The Food and Drug Administration has given emergency use authorization to allow the use of the Pfizer-BioNTech COVID-19 vaccine in teens as young as 12.
The two-dose vaccine had been authorized for those as young as 16. After clinical trials and research in those aged 12 to 15, the pharmaceutical company asked the FDA to expand their emergency use authorization to allow the vaccine to be used in younger teens.
Monday morning the agency granted the request.
“Today’s action allows for a younger population to be protected from COVID-19, bringing us closer to returning to a sense of normalcy and to ending the pandemic," said Acting FDA Commissioner Janet Woodcock, M.D.
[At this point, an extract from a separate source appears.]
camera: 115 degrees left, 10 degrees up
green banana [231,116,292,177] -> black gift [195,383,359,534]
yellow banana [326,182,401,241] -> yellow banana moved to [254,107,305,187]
Adolescents between 12 and 15 will receive the Pfizer two-dose COVID-19 vaccine the same way those 16 and older do now; the shots will be given three weeks apart with the same dosage.
The study included more than 2,200 participants ages 12 to 15. Common side effects were similar to adults, with pain at the injection site, tiredness, headache, chills, muscle pain, fever and joint pain. Out of more than 1,000 participants who received the vaccine, the company reported there were no COVID-19 cases detected a week after the second dose.
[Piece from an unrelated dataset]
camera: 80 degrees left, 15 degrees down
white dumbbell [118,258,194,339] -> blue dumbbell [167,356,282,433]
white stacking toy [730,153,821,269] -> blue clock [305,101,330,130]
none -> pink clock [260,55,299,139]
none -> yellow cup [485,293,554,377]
"I would encourage parents to ask their healthcare providers about the vaccine. The vaccine had an excellent profile in children though one can say often children don’t get terribly sick from COVID19 there are kids that do get very sick from it. In addition, they can bring it asymptomatically," said the FDA's Dr. Peter Marks.
The FDA said part of building confidence in the vaccine will be transparency.
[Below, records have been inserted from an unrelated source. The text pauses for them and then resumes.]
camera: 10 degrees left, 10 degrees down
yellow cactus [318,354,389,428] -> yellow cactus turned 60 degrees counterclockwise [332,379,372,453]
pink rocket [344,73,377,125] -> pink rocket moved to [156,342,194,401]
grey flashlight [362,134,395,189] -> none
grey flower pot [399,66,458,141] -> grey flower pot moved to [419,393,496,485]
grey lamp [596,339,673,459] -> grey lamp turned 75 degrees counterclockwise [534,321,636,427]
A recent survey from the Kaiser Family Foundation looked at parent's intentions for their children 12-15 years old.
“It’s theoretical right there hasn’t been access to vaccines for children but we’re at the starting point of where we were back in December right when we started vaccine outreach and distribution for adults and so we know that there are a share of parents that are eager and willing to get their child vaccinated as soon as possible,” said Ashley Kirzinger, Ph.D., the organization’s associate director of public opinion and survey research.
The survey found around 3 in 10 parents said they’d get their child vaccinated right away once a vaccine is authorized. About 25 percent will wait to see how it’s working. More than 1 in 5 said they definitely won’t get their child vaccinated.
“It just may take some more information, some more outreach efforts conversations with pediatricians in order to increase vaccine intent among parents with younger aged children,” said Kirzinger.
Medical experts say it’s important to get as many people vaccinated as possible.
Dr. Kathleen Ryan, the associate division chief of pediatric infectious diseases at the University of Florida, pointed to the importance of school.
“Kids are losing out on school because they have to stay home during their quarantine period, if you’re vaccinated you won’t have to do that. In the older age groups, we do see this rare multi-system inflammatory disorder in kids, it’ll protect against that and it will help protect the community,” she said. “Plus from the data that we’ve seen kids mount a very good response to the vaccine and they have no more or even fewer side effects than adults do.”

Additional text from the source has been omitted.